Stored data entries
****************************************
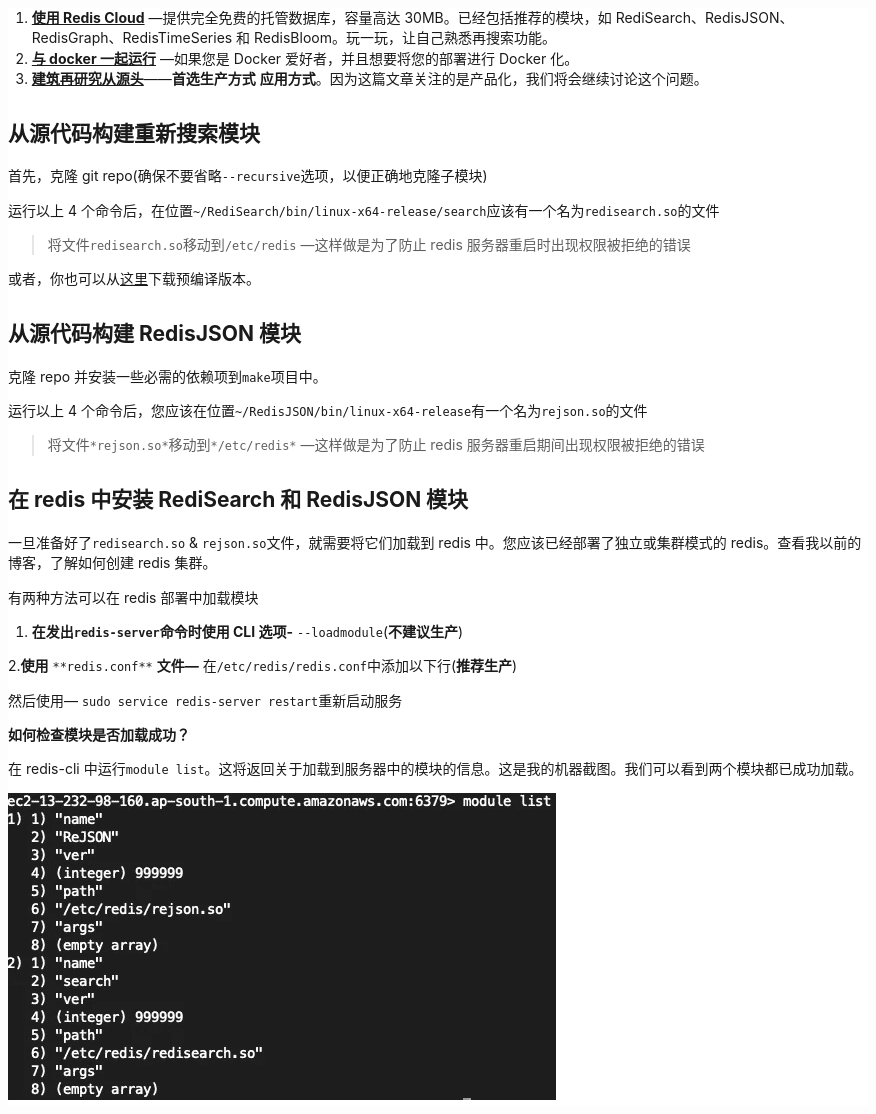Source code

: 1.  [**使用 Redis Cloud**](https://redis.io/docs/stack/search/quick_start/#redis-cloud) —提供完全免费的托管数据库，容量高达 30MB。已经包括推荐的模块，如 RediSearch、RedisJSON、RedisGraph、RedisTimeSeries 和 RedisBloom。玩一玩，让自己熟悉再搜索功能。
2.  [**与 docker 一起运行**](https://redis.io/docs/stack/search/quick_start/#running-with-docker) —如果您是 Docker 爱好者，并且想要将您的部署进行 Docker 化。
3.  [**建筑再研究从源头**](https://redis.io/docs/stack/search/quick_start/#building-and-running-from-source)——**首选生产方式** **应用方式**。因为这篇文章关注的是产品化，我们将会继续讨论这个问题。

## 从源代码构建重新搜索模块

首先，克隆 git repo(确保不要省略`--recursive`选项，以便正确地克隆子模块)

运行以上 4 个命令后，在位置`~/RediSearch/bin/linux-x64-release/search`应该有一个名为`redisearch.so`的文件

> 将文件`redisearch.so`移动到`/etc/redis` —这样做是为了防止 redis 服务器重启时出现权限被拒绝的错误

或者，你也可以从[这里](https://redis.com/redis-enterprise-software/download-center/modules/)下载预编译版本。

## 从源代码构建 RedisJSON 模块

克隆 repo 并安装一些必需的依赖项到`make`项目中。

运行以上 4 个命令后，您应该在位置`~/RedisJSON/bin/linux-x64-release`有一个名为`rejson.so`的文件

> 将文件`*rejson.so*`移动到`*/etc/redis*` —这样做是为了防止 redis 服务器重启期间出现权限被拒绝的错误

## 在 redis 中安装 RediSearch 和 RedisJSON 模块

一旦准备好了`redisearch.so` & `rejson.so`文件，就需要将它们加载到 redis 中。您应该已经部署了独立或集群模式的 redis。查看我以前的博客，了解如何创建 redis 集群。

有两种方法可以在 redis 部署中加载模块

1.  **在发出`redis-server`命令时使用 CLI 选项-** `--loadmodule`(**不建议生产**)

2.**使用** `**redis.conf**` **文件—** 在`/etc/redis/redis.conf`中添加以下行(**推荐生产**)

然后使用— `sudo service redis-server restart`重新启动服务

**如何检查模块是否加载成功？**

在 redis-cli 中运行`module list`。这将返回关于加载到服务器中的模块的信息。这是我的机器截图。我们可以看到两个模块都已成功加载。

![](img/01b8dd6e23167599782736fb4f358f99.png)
****************************************
> _Aim of the task_:
Print, unchanged, every line from the one containing "或者，你也可以从[这里](h" through the final line of the entries.

> _Reply to the exercise_:
或者，你也可以从[这里](https://redis.com/redis-enterprise-software/download-center/modules/)下载预编译版本。

## 从源代码构建 RedisJSON 模块

克隆 repo 并安装一些必需的依赖项到`make`项目中。

运行以上 4 个命令后，您应该在位置`~/RedisJSON/bin/linux-x64-release`有一个名为`rejson.so`的文件

> 将文件`*rejson.so*`移动到`*/etc/redis*` —这样做是为了防止 redis 服务器重启期间出现权限被拒绝的错误

## 在 redis 中安装 RediSearch 和 RedisJSON 模块

一旦准备好了`redisearch.so` & `rejson.so`文件，就需要将它们加载到 redis 中。您应该已经部署了独立或集群模式的 redis。查看我以前的博客，了解如何创建 redis 集群。

有两种方法可以在 redis 部署中加载模块

1.  **在发出`redis-server`命令时使用 CLI 选项-** `--loadmodule`(**不建议生产**)

2.**使用** `**redis.conf**` **文件—** 在`/etc/redis/redis.conf`中添加以下行(**推荐生产**)

然后使用— `sudo service redis-server restart`重新启动服务

**如何检查模块是否加载成功？**

在 redis-cli 中运行`module list`。这将返回关于加载到服务器中的模块的信息。这是我的机器截图。我们可以看到两个模块都已成功加载。

![](img/01b8dd6e23167599782736fb4f358f99.png)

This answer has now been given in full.